Adam Trezise took a common 1953 Nuffield tractor and gave it a facelift and more power.
Much more power.
It started like one of thousands of tractors parked up on farms across the country, he said.
But now the bright orange tractor, complete with flame graphic, has been repowered with a nearly 1000 horsepower Chevy motor and given an extreme make over.
It weighs just under three tonnes and is used specifically for tractor pull competitions, but this month it is scheduled to be on show during the Wheels Week Plus new event, Boys and Girls with their Toys display at Lake Hood on May 21. It has free admission for everyone.
‘‘It’s a lot of fun,’’ Adam said, of the modified machine.
It has a noisy 383 cubic inch Chevy motor and is ‘‘built for pulling’’.
‘‘It came off a farm in Oamaru, about 20-something years ago, and we’ve repowered it at various times – three times – with various different motors and stretched it out, made it longer, put an extra transmission in it.’’
It also has a new super charger and a new engine which were tested in the tractor pull event at the recent Mayfield A&P Show.
‘‘So far so good,’’Adam said, after two runs pulling 60-metres as the only petrol powered vehicle in the popular event.
‘‘There are no other petrols. We used to race a class of petrols but there is no class for petrols and there are not many petrol tractors around any more,’’ he said.
Adam, 43, is the owner/ operator of A&K Cranes and says the Nuffield, which he has been building up for the past 20 years, is a ‘‘promotional vehicle’’ for his crane hire and heavy transport business.
It runs on 100 octane and aviation fuel which is cheaper to run than diesel due to no road tax.
It’s also easy to get parts which are standard and straight off the shelf.
Adam, of Rolleston, has business branches in Rolleston and Timaru, but is a regular at the Mayfield A&P Show – he used a 307 engine to run the tractor last year – and at Ashburton’s Wheels Week.
He said competing at the Mayfield tractor pull had been a practice event for Wheels on Wanaka over Easter, where he won the modified event.
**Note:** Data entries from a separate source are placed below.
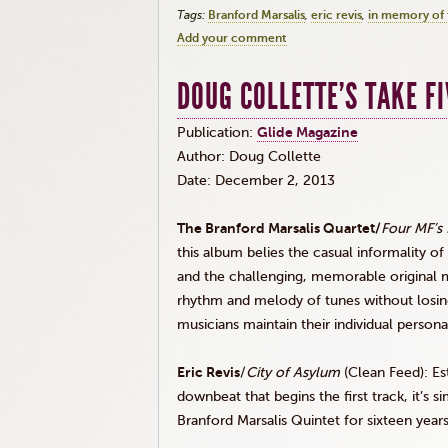
Tags:
Branford Marsalis
eric revis
in memory of 
Add your comment
DOUG COLLETTE'S TAKE FI
Publication:
Glide Magazine
Author: Doug Collette
Date: December 2, 2013
The Branford
Marsalis
Quartet/
Four MF’s
this album belies the casual informality of
and the challenging, memorable original m
rhythm and melody of tunes without losing
musicians maintain their individual persona
Eric
Revis
/
City of Asylum
(Clean Feed): Est
downbeat that begins the first track, it’s 
Branford
Marsalis
Quintet for sixteen year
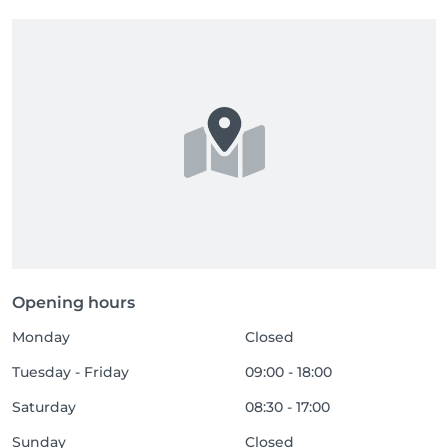
Opening hours
Monday
Closed
Tuesday - Friday
09:00 - 18:00
Saturday
08:30 - 17:00
Sunday
Closed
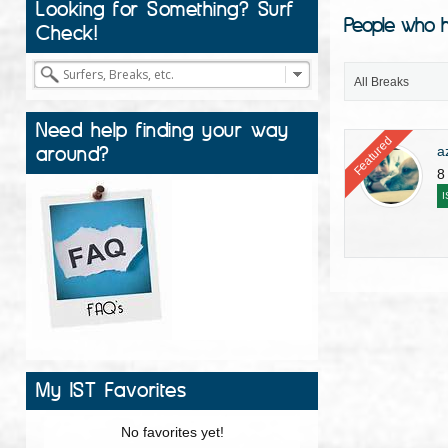
Looking for Something? Surf
People who h
Check!
All Breaks
Need help finding your way
Featured
around?
a
8
I
My IST Favorites
No favorites yet!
‘‘It goes out every year, but (Mayfield was) the first time with its new motor.’’
Adam said the engine was built about 15 years ago and it did pretty good for a couple of years before they decided to ‘‘freshen it up’’.
That was when the problems started.
‘‘After freshening it up she dropped a valve, destroyed the engine, buggared the cam shaft. (We) threw away the block, started again, and rebuilt the motor.
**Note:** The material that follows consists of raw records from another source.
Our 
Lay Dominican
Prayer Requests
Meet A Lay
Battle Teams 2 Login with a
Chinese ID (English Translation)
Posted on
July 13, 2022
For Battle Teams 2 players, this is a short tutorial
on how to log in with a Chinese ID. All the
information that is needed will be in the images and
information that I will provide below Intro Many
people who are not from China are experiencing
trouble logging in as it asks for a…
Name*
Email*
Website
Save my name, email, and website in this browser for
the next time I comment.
‘‘It then sat it in the shed for 10 years and on return (from living in Australia) decided to put the motor back in the tractor and have some fun again.
‘‘(We were) running it in, ready to go down to the Wheels at Wanaka two years ago, and managed to blow it up after rebuilding it a second time. So we’ve just rebuilt the motor for a third time and here it is back on the track running it in.’’
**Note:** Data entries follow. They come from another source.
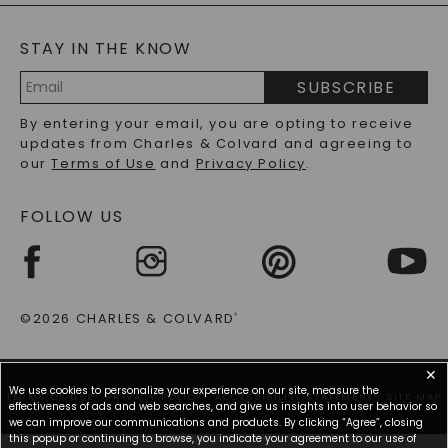
BLOG
MOISSANITE FAQS
SERVICE PORTAL
STAY IN THE KNOW
LAB-GROWN DIAMONDS FAQS
PRECIOUS GEMSTONES FAQS
SUBSCRIBE
RECYCLED METALS FAQS
Email
By entering your email, you are opting to receive
Address
updates from Charles & Colvard and agreeing to
our
Terms of Use
and
Privacy Policy
.
FOLLOW US
©2026 CHARLES & COLVARD
®
✕
We use cookies to personalize your experience on our site, measure the
TERMS OF USE
PRIVACY POLICY
ACCESSIBILITY STATEMENT
SITE MAP
effectiveness of ads and web searches, and give us insights into user behavior so
we can improve our communications and products. By clicking “Agree”, closing
this popup or continuing to browse, you indicate your agreement to our use of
He was pretty pleased with it regularly pulling over 60 metres in the first two rounds at Mayfield, before getting good traction and pulling 97metres in the third and finalround.
It earned him second place overall in the modifieds, behind winner Gavin Miller, of Leeston.
‘‘We got a good line, we got good traction and we got sled movement at the right time and everything worked out. And with a bit of practice we got it right,’’ Adam said.